By Will Verboven, Contributing Editor
How many times have you wished you had some instant facts at your fingertips whenever you hear or read disparaging nonsense about the cattle and beef industry? You know, those times in social circles, at public meetings, urban media events, or mostly any place you hear some over-zealous, biased person sound off with misleading fabrications about beef or cattle related issues?
Wouldn’t it feel good if you were able to quickly respond with cold verified facts to stop the nonsense in its tracks? When you’re contemplating writing an e-mail to an editor, wouldn’t it be nice to be able to instantly quote, “According to a recent study at the University of XYZ there is no proven connection between antimicrobial use in cattle and humans”?
Seems pretty straight forward and would seem useful at the right time. Anti-meat lobby groups are masters at twisting and spinning words, but they can’t stand up to instant facts. But then they don’t worry about that – most folks don’t respond to inflammatory provocative statements because they don’t have the information at their fingertips. That’s why first impressions are vital to anti-beef lobby groups. Their tactics work rather well.
To be fair, beef and cattle industry groups across North America grind out prodigious quantities of facts and figures about industry issues and consumer concerns about beef. For instance, a producer agency up here in the Great White North published a wonderful, factual and consumer-friendly brochure about antibiotic and steroid use in beef production. Those of us in the industry choir were impressed; however, it’s unlikely many consumers or urban media will ever use this brochure – it’s just too easily lost or thrown away. It was the right message, but the wrong medium.
That could be said for a lot of beef production issues. To add to the problem, it seems that the right information is never handy at the right time. That’s a real problem for urban media folk who have little understanding of agricultural issues and are loathe to contact industry organization for the facts. Most city media folks have been duped by lobby groups that industry agencies are hopelessly biased and liars. It has always baffled me how green, organic and anti-meat lobby groups have been able to control the moral high ground on issues and are deemed to be the only purveyors of truth and trust by so many in the urban and mainstream media. But I digress.
I am suggesting that the cattle and beef industry in North America create a “little black book” of facts about issues of concern to consumers and the media. It sounds simple. It is – but it does somewhat go against the grain of the usual approach by professional PR folks who prefer news releases, glossy brochures, testimonials, etc. All of that has some value, but when one needs instant info, even an Internet search takes too long.

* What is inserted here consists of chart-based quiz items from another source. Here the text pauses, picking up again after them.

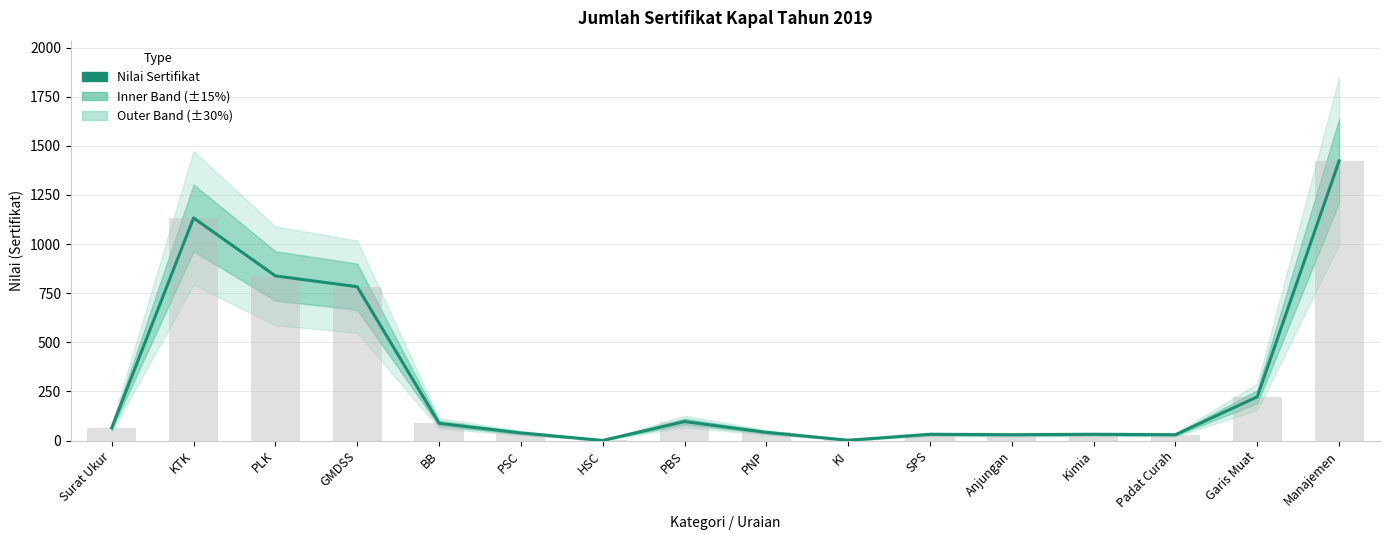

List the labels in order of value, largest first.

Manajemen, KTK, PLK, GMDSS, Garis Muat, PBS, BB, Surat Ukur, PNP, PSC, SPS, Kimia, Anjungan, Padat Curah, KI, HSC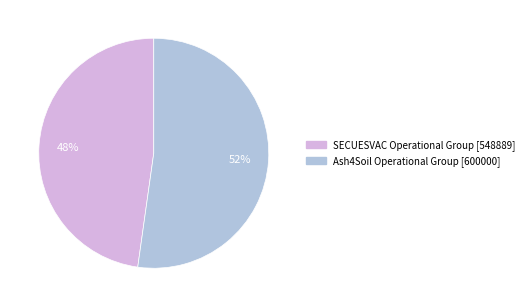

Which category accounts for the majority?

Ash4Soil Operational Group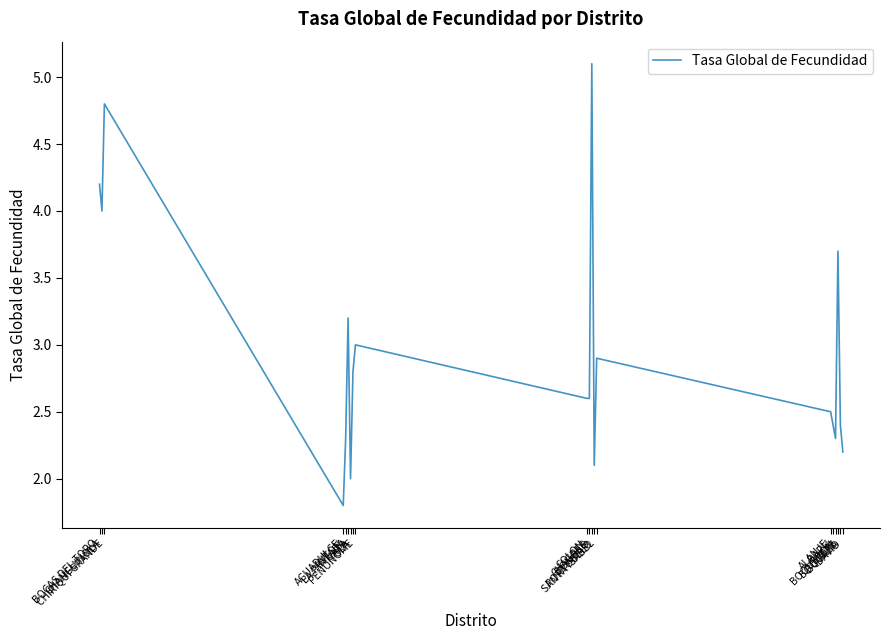

Between NATA and OLA, which is larger?

OLA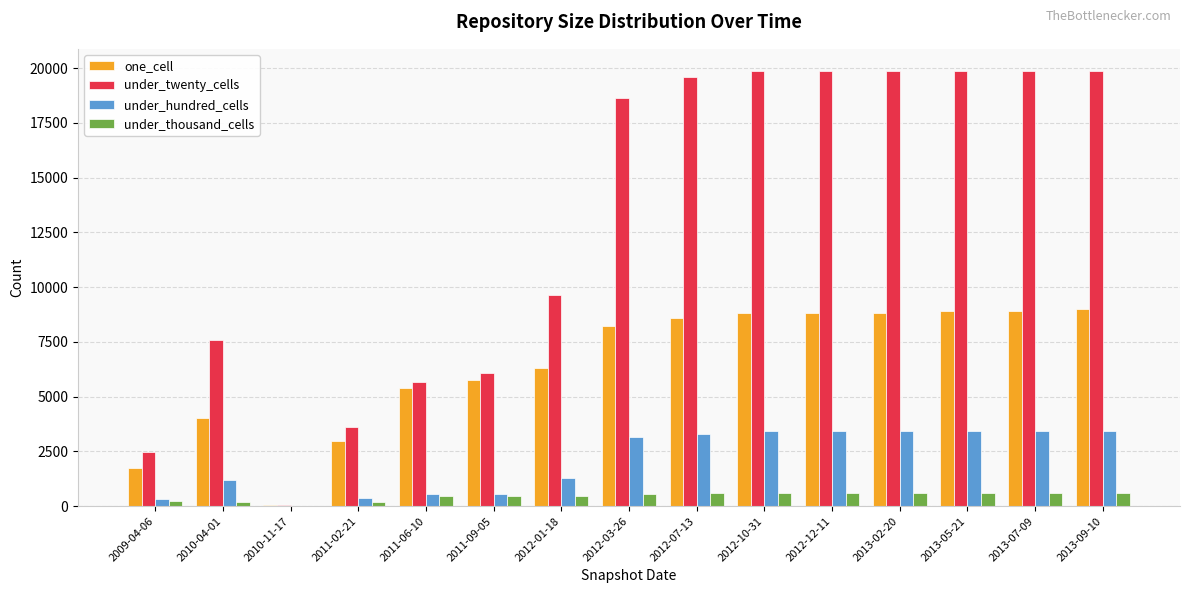

What is the highest value of the one_cell series?

8989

What about an old school approach? Put easy-to-find facts about popular industry issues in a little black reference book. Then saturate every media and consumer outlet and forum with those little black books. In addition, let producers distribute them wherever and to whomever. I would boldly suggest that if even 10 percent of the folks receiving those books read some of them, they would vastly exceed the numbers who read industry news releases, emails and other advocacy material that gets disposed of so quickly.
One thing for sure, I suspect that anyone (including yourself) getting a little black book on industry issues is more likely to remember you have one and will probably refer to it in the future. Sure, it’s something of a throwback to pre-social media times, but it’s hard to delete and probably has a lot more longevity sitting on someone’s desk.
I expect media professionals and PR folks will disparage the little black book idea, but I ask those in the meat industry how successful modern PR approaches to issues like hormones, steroids, carbon footprint, etc., have been? I would suggest that the industry is losing that PR battle.
I believe a little black book would have universal appeal to everyone in the industry and beyond. It’s not a new idea – the American Council on Science and Health, a highly respected organization that provides commonsense perspectives and debunks junk science, has published its own little black book on popular health and science issues. It has proven to be a resounding success and was even featured on TV network news talk shows. Ask yourself – when was the last time you heard TV media mention something positive about what our industry is doing to spread the facts?